The 2013 NASCAR Sprint Cup models have all been unveiled and are headed for more tests soon.
Any time NASCAR makes a major change, we question it. The best example I can give you is electronic fuel injection. I was very concerned with electronic fuel injection, and we went through some growing pains with it in the early going.
Just ask Brad Keselowski. He had several issues that were not fuel injection but were parts and pieces related to fuel injection.
But you know what, in the second part of the year, he never even brought it up. Which was a good thing. That means it was a non-story.
I’m sure we’ll go through some growing pains. There are going to be some teams that are going back to the drawing board with a blank sheet of paper. But the brilliant move that NASCAR has made is opening up the testing for teams next year. It scheduled the two additional tests at Charlotte here in mid-December and then is letting the teams go back there in mid-January. The more track time, the more data acquisition they get, the more time they have to work with it.
By the time the season gets started, they're going to be pretty close.
But there’s no question, it's not much different than when the then-named Car of Tomorrow came out in 2007, which that was a totally new package. That was not only a new body, that was a new chassis and a new everything. That was absolutely going back to the drawing board and back to the very beginning.

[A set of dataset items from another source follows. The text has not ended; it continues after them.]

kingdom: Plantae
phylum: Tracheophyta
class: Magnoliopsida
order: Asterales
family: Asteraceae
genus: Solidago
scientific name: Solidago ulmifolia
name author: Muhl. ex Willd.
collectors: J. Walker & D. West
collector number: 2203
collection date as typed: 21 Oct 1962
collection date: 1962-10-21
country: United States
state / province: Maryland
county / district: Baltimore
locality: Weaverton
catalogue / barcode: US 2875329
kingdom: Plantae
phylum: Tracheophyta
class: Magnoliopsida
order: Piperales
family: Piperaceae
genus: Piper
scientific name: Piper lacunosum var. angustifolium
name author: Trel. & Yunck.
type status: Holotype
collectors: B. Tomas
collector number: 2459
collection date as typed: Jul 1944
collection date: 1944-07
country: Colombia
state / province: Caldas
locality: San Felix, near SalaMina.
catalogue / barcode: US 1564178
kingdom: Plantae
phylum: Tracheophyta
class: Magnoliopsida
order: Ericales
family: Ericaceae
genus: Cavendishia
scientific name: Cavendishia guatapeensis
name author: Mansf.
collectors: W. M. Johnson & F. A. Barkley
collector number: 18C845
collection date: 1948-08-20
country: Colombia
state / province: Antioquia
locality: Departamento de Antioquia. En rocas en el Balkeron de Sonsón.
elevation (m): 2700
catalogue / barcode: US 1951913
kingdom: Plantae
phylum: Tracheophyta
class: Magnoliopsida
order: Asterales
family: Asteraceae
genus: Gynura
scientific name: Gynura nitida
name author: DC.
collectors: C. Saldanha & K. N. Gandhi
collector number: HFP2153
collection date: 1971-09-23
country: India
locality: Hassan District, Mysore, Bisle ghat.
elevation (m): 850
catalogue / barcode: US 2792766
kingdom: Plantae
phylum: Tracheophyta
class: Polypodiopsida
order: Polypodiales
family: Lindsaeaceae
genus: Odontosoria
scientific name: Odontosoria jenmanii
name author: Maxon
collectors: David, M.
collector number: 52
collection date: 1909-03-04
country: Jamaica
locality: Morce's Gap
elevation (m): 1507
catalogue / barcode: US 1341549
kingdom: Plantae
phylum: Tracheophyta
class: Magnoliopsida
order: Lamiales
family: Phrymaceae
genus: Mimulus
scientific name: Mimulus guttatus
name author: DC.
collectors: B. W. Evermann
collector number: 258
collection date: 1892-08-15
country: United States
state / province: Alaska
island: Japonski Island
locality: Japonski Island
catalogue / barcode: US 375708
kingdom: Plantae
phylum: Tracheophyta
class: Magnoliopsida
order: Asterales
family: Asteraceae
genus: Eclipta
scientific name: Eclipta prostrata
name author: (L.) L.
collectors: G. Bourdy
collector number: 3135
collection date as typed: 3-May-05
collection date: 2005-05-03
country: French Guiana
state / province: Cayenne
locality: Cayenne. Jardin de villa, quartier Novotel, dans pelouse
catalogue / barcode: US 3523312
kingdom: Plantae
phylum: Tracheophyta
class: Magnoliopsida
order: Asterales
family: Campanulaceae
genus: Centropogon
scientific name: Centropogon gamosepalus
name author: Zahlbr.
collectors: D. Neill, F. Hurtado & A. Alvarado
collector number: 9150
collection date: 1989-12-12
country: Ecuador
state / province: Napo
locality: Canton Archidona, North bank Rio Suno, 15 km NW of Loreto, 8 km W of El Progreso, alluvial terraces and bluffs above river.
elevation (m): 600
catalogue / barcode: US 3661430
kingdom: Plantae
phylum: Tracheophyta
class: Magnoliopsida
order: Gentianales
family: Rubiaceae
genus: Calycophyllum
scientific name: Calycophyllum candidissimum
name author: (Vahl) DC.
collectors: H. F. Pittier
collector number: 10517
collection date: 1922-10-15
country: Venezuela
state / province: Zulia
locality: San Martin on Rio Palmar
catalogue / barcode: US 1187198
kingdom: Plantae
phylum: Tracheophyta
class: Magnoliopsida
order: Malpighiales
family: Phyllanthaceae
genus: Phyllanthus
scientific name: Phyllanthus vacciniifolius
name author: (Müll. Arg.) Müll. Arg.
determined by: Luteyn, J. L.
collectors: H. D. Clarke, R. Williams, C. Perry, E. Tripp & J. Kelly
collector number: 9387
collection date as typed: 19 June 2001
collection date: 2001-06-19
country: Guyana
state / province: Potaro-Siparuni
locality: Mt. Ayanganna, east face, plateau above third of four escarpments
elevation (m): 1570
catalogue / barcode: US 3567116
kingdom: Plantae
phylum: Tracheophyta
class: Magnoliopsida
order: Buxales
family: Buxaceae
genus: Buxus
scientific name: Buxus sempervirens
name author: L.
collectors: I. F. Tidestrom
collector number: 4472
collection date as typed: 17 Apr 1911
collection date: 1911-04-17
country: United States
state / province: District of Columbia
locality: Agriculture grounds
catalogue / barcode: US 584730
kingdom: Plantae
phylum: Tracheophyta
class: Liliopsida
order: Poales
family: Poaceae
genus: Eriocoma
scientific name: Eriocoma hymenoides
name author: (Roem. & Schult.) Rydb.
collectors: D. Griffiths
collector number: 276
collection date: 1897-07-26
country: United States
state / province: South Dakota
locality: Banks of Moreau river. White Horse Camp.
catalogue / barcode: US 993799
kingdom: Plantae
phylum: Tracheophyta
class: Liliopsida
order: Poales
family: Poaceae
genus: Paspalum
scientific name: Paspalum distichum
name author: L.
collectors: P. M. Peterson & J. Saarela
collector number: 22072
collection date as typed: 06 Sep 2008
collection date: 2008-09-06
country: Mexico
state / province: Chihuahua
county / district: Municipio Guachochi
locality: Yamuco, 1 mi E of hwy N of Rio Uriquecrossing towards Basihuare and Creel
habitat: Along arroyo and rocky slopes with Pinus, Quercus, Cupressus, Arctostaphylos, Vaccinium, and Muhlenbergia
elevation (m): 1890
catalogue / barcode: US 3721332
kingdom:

Even though there are a lot of other rules changes going on with the new body, trying to get mechanical grip back in the cars and trying to get them where they’re not so aero-dependent, I think you’ll see teams make big leaps and bounds.
We may even see one or two organizations, just like Hendrick Motorsports in 2007, that really rise to the top quickly with the new body.
But the big thing is these cars look cool, they look like race cars. That is something that the fans are excited about and that they are going to truly embrace.